• Exercise objective
Please rewrite every item below, replacing "Add to Cart" with "Buy Now" wherever it occurs and leaving everything else unchanged.

• Material to process
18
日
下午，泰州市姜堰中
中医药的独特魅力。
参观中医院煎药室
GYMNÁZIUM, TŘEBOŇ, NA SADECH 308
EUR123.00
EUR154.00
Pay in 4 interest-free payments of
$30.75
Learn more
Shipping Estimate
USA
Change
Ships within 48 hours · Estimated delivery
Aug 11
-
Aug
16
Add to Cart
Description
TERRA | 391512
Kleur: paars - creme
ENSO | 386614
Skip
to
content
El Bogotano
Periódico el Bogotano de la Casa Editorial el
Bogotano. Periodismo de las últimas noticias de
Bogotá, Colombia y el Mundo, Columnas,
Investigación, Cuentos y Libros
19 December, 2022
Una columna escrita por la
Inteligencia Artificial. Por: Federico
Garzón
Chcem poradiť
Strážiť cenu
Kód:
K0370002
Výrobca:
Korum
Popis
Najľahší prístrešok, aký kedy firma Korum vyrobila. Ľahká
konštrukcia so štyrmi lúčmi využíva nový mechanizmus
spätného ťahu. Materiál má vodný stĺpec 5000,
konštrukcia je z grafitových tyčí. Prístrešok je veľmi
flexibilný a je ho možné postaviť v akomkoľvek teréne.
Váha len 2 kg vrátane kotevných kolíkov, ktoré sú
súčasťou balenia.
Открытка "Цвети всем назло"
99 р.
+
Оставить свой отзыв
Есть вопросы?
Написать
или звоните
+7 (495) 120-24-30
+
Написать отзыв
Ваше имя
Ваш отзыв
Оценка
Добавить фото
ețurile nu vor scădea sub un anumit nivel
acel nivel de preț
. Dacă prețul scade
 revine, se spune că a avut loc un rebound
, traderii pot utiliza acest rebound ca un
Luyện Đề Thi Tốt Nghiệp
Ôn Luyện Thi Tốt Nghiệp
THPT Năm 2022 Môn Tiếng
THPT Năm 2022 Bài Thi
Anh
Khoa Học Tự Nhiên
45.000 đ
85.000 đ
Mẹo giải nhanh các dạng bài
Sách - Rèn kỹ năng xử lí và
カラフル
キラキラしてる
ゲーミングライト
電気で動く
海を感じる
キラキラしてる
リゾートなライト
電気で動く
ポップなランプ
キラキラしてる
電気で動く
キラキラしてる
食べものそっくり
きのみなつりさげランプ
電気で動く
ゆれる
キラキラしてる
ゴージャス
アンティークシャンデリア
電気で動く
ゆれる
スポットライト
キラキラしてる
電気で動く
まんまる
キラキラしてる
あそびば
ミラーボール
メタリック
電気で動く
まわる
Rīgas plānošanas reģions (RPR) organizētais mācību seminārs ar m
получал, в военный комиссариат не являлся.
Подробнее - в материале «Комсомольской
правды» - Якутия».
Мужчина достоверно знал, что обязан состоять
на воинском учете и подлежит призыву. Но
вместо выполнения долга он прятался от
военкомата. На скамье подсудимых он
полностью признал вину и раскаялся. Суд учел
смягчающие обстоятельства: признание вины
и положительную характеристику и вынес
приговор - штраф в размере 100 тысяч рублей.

• Response to this exercise
18
日
下午，泰州市姜堰中
中医药的独特魅力。
参观中医院煎药室
GYMNÁZIUM, TŘEBOŇ, NA SADECH 308
EUR123.00
EUR154.00
Pay in 4 interest-free payments of
$30.75
Learn more
Shipping Estimate
USA
Change
Ships within 48 hours · Estimated delivery
Aug 11
-
Aug
16
Buy Now
Description
TERRA | 391512
Kleur: paars - creme
ENSO | 386614
Skip
to
content
El Bogotano
Periódico el Bogotano de la Casa Editorial el
Bogotano. Periodismo de las últimas noticias de
Bogotá, Colombia y el Mundo, Columnas,
Investigación, Cuentos y Libros
19 December, 2022
Una columna escrita por la
Inteligencia Artificial. Por: Federico
Garzón
Chcem poradiť
Strážiť cenu
Kód:
K0370002
Výrobca:
Korum
Popis
Najľahší prístrešok, aký kedy firma Korum vyrobila. Ľahká
konštrukcia so štyrmi lúčmi využíva nový mechanizmus
spätného ťahu. Materiál má vodný stĺpec 5000,
konštrukcia je z grafitových tyčí. Prístrešok je veľmi
flexibilný a je ho možné postaviť v akomkoľvek teréne.
Váha len 2 kg vrátane kotevných kolíkov, ktoré sú
súčasťou balenia.
Открытка "Цвети всем назло"
99 р.
+
Оставить свой отзыв
Есть вопросы?
Написать
или звоните
+7 (495) 120-24-30
+
Написать отзыв
Ваше имя
Ваш отзыв
Оценка
Добавить фото
ețurile nu vor scădea sub un anumit nivel
acel nivel de preț
. Dacă prețul scade
 revine, se spune că a avut loc un rebound
, traderii pot utiliza acest rebound ca un
Luyện Đề Thi Tốt Nghiệp
Ôn Luyện Thi Tốt Nghiệp
THPT Năm 2022 Môn Tiếng
THPT Năm 2022 Bài Thi
Anh
Khoa Học Tự Nhiên
45.000 đ
85.000 đ
Mẹo giải nhanh các dạng bài
Sách - Rèn kỹ năng xử lí và
カラフル
キラキラしてる
ゲーミングライト
電気で動く
海を感じる
キラキラしてる
リゾートなライト
電気で動く
ポップなランプ
キラキラしてる
電気で動く
キラキラしてる
食べものそっくり
きのみなつりさげランプ
電気で動く
ゆれる
キラキラしてる
ゴージャス
アンティークシャンデリア
電気で動く
ゆれる
スポットライト
キラキラしてる
電気で動く
まんまる
キラキラしてる
あそびば
ミラーボール
メタリック
電気で動く
まわる
Rīgas plānošanas reģions (RPR) organizētais mācību seminārs ar m
получал, в военный комиссариат не являлся.
Подробнее - в материале «Комсомольской
правды» - Якутия».
Мужчина достоверно знал, что обязан состоять
на воинском учете и подлежит призыву. Но
вместо выполнения долга он прятался от
военкомата. На скамье подсудимых он
полностью признал вину и раскаялся. Суд учел
смягчающие обстоятельства: признание вины
и положительную характеристику и вынес
приговор - штраф в размере 100 тысяч рублей.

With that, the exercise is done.